Martin Collett, Chair, Rural Housing Alliance
15 May 2019
By contrast, it was with some nervousness that I agreed to document in this blog what the actual impact had been. Failure would undoubtably impact the morale of housing associations who have invested time and energy in supporting the ambition.
There was no need to worry – the figures show that the housing associations have bought into the plan and are delivering on it.
As a percentage of affordable homes that rural housing associations started to build, the contribution of organisations signed up to the 5-star plan rose from around 18% in 2016/17, just prior to the launch of the plan, to just over 23% in 2017/18, an increase of almost 6%.
In 2017/18, this group also invested more than £8m into rural communities.
The momentum looks set to continue and all being well, the next rural figures published by Homes England should show investment levels and affordable rural housing completions at their highest levels for many years.
It is right for housing associations involved to be proud of this progress, but of course, we still need to encourage others and ourselves to do more. Even with the increase, the deliver of affordable rural homes is well below the number needed to support a thriving countryside.
Affordable housing is a central pillar within rural communities, the most important element that unlocks community potential and solves wider social challenges. When housing associations build in a village, it is often the first and last development that the community will see for a generation.

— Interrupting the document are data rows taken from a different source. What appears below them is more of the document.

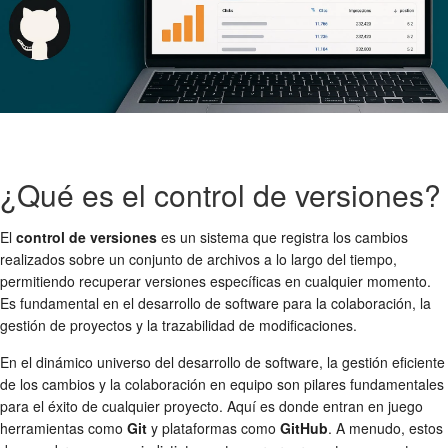
¿Qué es el control de versiones?
El
control de versiones
es un sistema que registra los cambios
realizados sobre un conjunto de archivos a lo largo del tiempo,
permitiendo recuperar versiones específicas en cualquier momento.
Es fundamental en el desarrollo de software para la colaboración, la
gestión de proyectos y la trazabilidad de modificaciones.
En el dinámico universo del desarrollo de software, la gestión eficiente
de los cambios y la colaboración en equipo son pilares fundamentales
para el éxito de cualquier proyecto. Aquí es donde entran en juego
herramientas como
Git
y plataformas como
GitHub
. A menudo, estos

Whether it's housing families that keep the village school open, offering a safe environment for older people close to support and care networks, or keeping a labour force in place to sustain the local farming and landscape needs, a few affordable homes really can make all the difference.
One of the biggest challenges facing rural communities is weak rural proofing when it comes to policies that affect them. Despite the efforts of rural organisations, the countryside often lacks voice, power, and influence.
Rural advocates make a great deal of this at national level, where rural proofing by most government departments is ineffective. This has seen the Rural Services Network campaigning for a national rural strategy, a sentiment now endorsed by the Lords Rural Economy Select Committee recommendations.
If the housing association sector is going to be truly ambitious about tackling affordable rural housing inequalities, we will also need to question ourselves. Too often our own business strategies and policies can discriminate against the rural areas we serve.
A challenge to all of us covering rural areas should be to make sure we rural proof our own approach. Signing up and endorsing the ambition of the 5-star plan for rural housing is a great place to start.